The oft-repeated claim by leaders from Asia that declining population in western countries would pose a challenge in the near future has been challenged by experts at Oxford who argue that the western population is in fact growing. Surprisingly, it is declining in south India, they said.
A new paper by the researchers said that some countries in Western Europe, US, Canada, Australia and New Zealand now have birth rates relatively close to replacement, that the underlying trend in Europe is upwards, and that population ageing, although inevitable, is likely to be ‘manageable’.
Writing in the journal Population Studies, David Coleman and Stuart Basten from the University of Oxford provide a more optimistic demographic picture of the future in the West.

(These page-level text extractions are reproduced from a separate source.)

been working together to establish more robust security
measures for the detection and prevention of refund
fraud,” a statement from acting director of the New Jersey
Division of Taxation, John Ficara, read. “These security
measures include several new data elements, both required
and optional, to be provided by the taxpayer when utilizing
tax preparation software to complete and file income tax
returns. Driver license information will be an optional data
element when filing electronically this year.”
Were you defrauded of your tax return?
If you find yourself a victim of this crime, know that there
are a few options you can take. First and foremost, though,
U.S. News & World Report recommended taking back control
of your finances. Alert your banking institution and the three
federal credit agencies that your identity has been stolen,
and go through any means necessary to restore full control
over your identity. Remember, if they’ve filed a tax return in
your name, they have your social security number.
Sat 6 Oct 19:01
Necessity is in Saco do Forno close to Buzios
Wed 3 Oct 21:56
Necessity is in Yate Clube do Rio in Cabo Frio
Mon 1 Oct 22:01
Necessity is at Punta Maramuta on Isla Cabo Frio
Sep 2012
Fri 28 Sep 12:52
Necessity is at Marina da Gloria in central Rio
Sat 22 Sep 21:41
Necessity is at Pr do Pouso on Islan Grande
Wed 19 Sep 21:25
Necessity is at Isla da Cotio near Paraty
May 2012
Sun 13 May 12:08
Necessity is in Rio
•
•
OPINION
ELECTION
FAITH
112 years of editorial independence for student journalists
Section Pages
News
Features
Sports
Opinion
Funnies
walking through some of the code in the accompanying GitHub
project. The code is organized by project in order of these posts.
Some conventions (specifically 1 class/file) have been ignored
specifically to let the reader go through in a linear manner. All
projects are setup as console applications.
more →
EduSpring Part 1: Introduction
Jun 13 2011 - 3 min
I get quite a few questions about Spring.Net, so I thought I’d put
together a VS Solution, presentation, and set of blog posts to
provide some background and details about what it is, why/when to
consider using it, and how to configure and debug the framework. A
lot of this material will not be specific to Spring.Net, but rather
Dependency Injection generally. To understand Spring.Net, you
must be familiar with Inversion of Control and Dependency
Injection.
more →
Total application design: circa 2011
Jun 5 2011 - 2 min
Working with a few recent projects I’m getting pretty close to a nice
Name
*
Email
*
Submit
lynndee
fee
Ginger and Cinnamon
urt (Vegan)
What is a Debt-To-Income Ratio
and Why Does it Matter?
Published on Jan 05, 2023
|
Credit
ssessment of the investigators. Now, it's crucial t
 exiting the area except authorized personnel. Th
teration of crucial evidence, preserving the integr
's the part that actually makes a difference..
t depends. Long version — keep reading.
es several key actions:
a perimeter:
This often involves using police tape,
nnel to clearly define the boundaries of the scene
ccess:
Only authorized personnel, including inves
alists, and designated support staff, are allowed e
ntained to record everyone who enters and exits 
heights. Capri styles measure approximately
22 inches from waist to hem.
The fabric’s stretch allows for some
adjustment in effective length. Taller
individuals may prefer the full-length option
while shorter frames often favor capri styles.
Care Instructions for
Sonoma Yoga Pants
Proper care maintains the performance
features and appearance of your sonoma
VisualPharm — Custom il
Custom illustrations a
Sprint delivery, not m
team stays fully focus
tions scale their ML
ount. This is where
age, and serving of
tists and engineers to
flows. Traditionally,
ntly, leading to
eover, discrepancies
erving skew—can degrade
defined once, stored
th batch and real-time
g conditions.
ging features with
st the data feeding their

Western countries, for all their difficulties, benefit from established civil society, functioning democracy, the rule of law, relatively high levels of trust in political institutions, and some degree of equality between the sexes, it suggests.

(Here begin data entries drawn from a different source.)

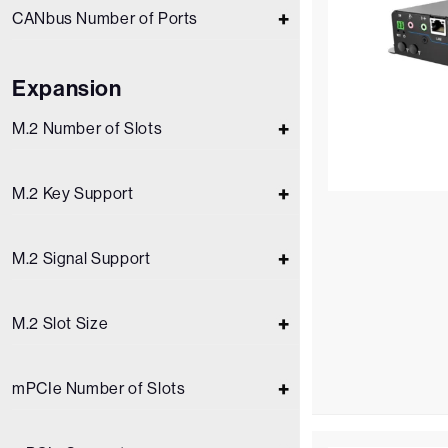
CANbus Number of Ports
Expansion
M.2 Number of Slots
M.2 Key Support
M.2 Signal Support
M.2 Slot Size
mPCIe Number of Slots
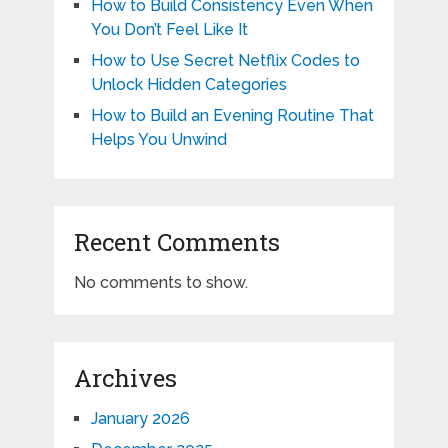
How to Build Consistency Even When
You Don’t Feel Like It
How to Use Secret Netflix Codes to
Unlock Hidden Categories
How to Build an Evening Routine That
Helps You Unwind
Recent Comments
No comments to show.
Archives
January 2026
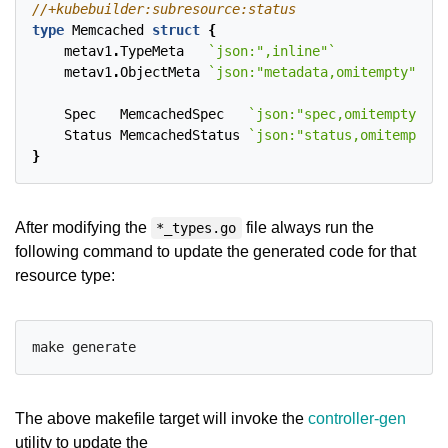
type
Memcached
struct
{
metav1
.
TypeMeta
`json:",inline"`
metav1
.
ObjectMeta
`json:"metadata,omitempty"`
Spec
MemcachedSpec
`json:"spec,omitempty"`
Status
MemcachedStatus
`json:"status,omitempty"`
}
After modifying the
file always run the
*_types.go
following command to update the generated code for that
resource type:
The above makefile target will invoke the
controller-gen
utility to update the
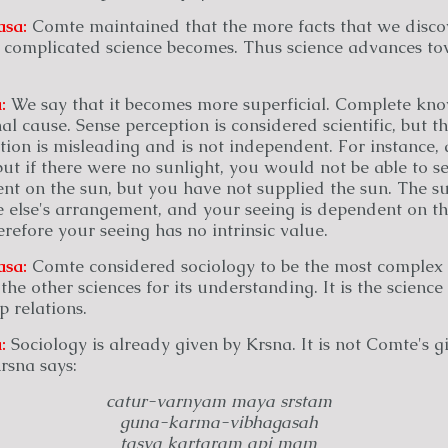
asa:
Comte maintained that the more facts that we disco
e complicated science becomes. Thus science advances t
:
We say that it becomes more superficial. Complete k
nal cause. Sense perception is considered scientific, but t
tion is misleading and is not independent. For instance,
ut if there were no sunlight, you would not be able to s
ent on the sun, but you have not supplied the sun. The s
 else's arrangement, and your seeing is dependent on th
efore your seeing has no intrinsic value.
asa:
Comte considered sociology to be the most complex 
 the other sciences for its understanding. It is the scienc
p relations.
:
Sociology is already given by Krsna. It is not Comte's gif
Krsna says:
catur-varnyam maya srstam
guna-karma-vibhagasah
tasya kartaram api mam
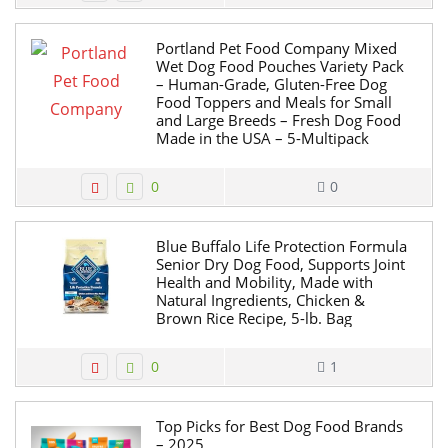
Portland Pet Food Company Mixed
Wet Dog Food Pouches Variety Pack
– Human-Grade, Gluten-Free Dog
Food Toppers and Meals for Small
and Large Breeds – Fresh Dog Food
Made in the USA – 5-Multipack
0
0
Blue Buffalo Life Protection Formula
Senior Dry Dog Food, Supports Joint
Health and Mobility, Made with
Natural Ingredients, Chicken &
Brown Rice Recipe, 5-lb. Bag
0
1
Top Picks for Best Dog Food Brands
– 2025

By contrast, half the world’s populations now live in countries where the birth rate is below replacement, including Brazil, Iran, Turkey and the southern half of India, says the paper. It suggests Brazil, Iran, Thailand and Indonesia may face decades of below replacement fertility, an experience already familiar to China.

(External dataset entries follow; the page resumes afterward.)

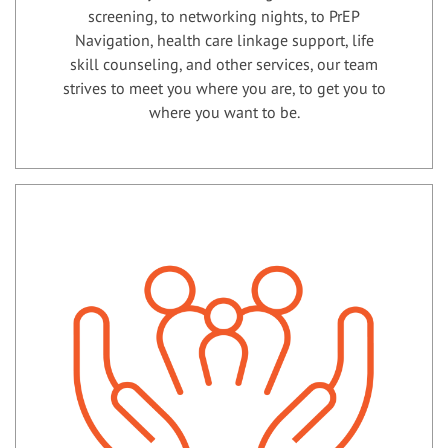
screening, to networking nights, to PrEP
Navigation, health care linkage support, life
skill counseling, and other services, our team
strives to meet you where you are, to get you to
where you want to be.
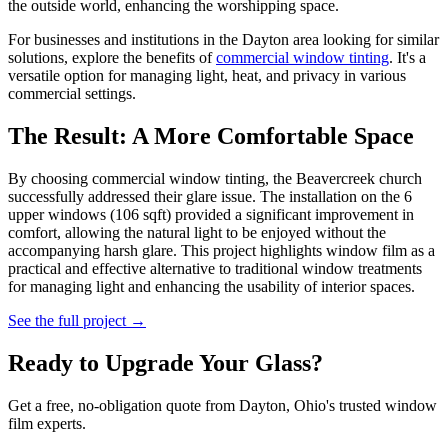
the outside world, enhancing the worshipping space.
For businesses and institutions in the Dayton area looking for similar
solutions, explore the benefits of
commercial window tinting
. It's a
versatile option for managing light, heat, and privacy in various
commercial settings.
The Result: A More Comfortable Space
By choosing commercial window tinting, the Beavercreek church
successfully addressed their glare issue. The installation on the 6
upper windows (106 sqft) provided a significant improvement in
comfort, allowing the natural light to be enjoyed without the
accompanying harsh glare. This project highlights window film as a
practical and effective alternative to traditional window treatments
for managing light and enhancing the usability of interior spaces.
See the full project →
Ready to Upgrade Your Glass?
Get a free, no-obligation quote from Dayton, Ohio's trusted window
film experts.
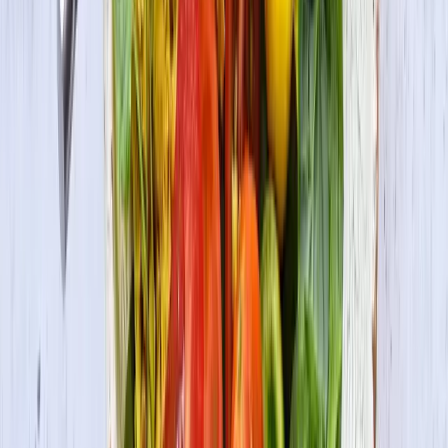
Be the first to know
Subscribe to our newsletter for the latest on products, promotions,
new recipes & more.
Join the Fun
By submitting your information, you agree to receive marketing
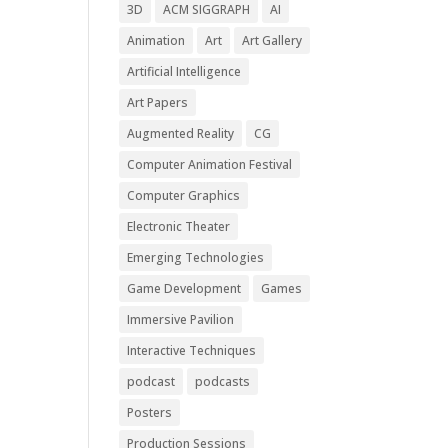
3D
ACM SIGGRAPH
AI
Animation
Art
Art Gallery
Artificial Intelligence
Art Papers
Augmented Reality
CG
Computer Animation Festival
Computer Graphics
Electronic Theater
Emerging Technologies
Game Development
Games
Immersive Pavilion
Interactive Techniques
podcast
podcasts
Posters
Production Sessions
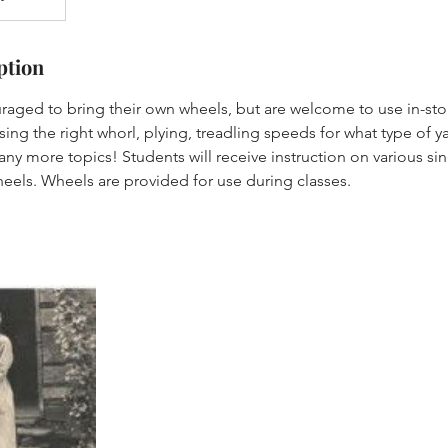
ption
raged to bring their own wheels, but are welcome to use in-sto
ing the right whorl, plying, treadling speeds for what type of 
ny more topics! Students will receive instruction on various s
heels. Wheels are provided for use during classes.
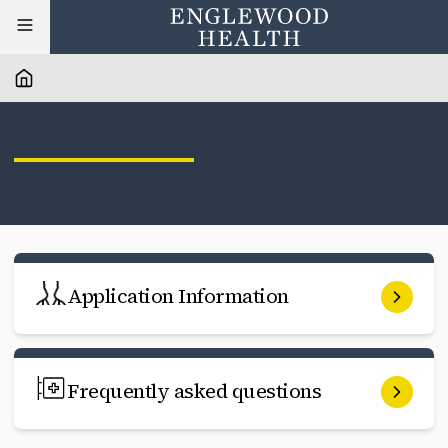
Application Information
Frequently asked questions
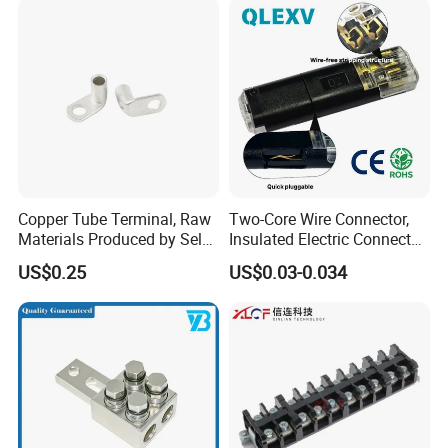
Copper Tube Terminal, Raw
Two-Core Wire Connector,
Materials Produced by Self-
Insulated Electric Connector
Marketing, T2 Copper,
Terminals Male Female
US$0.25
US$0.03-0.034
Quick Disconnect Connector
Company Profile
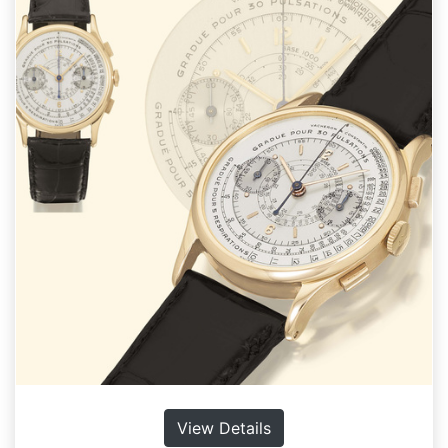
View Details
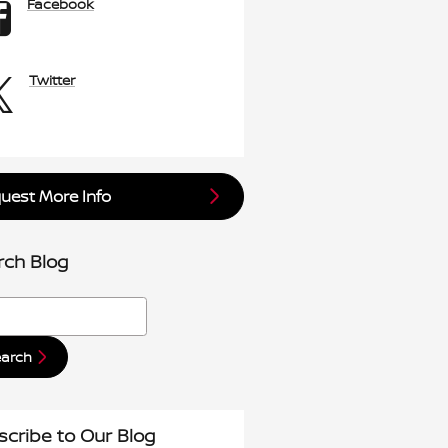
Facebook
Twitter
uest More Info
rch Blog
h Blog
earch
scribe to Our Blog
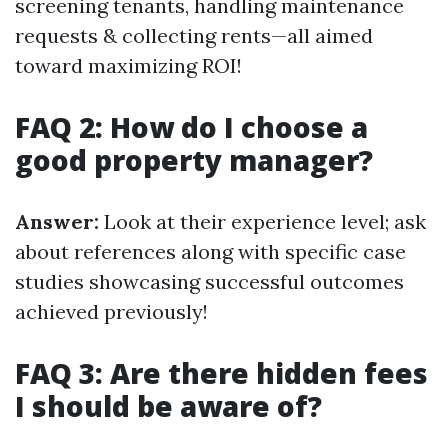
screening tenants, handling maintenance
requests & collecting rents—all aimed
toward maximizing ROI!
FAQ 2: How do I choose a
good property manager?
Answer:
Look at their experience level; ask
about references along with specific case
studies showcasing successful outcomes
achieved previously!
FAQ 3: Are there hidden fees
I should be aware of?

Coleman said: “We show that this so-called decline has been exaggerated and trends in European fertility have been misunderstood. With immigration, fertility rates have gone up in many European and English-speaking countries”.
He added: “India and China and other fast growing economies have their problems too. Fast rising populations in developing economies do not equate with future success as demographic changes are difficult to absorb if they happen too rapidly. Countries with mature social and political systems will find such transitions easier to bear.”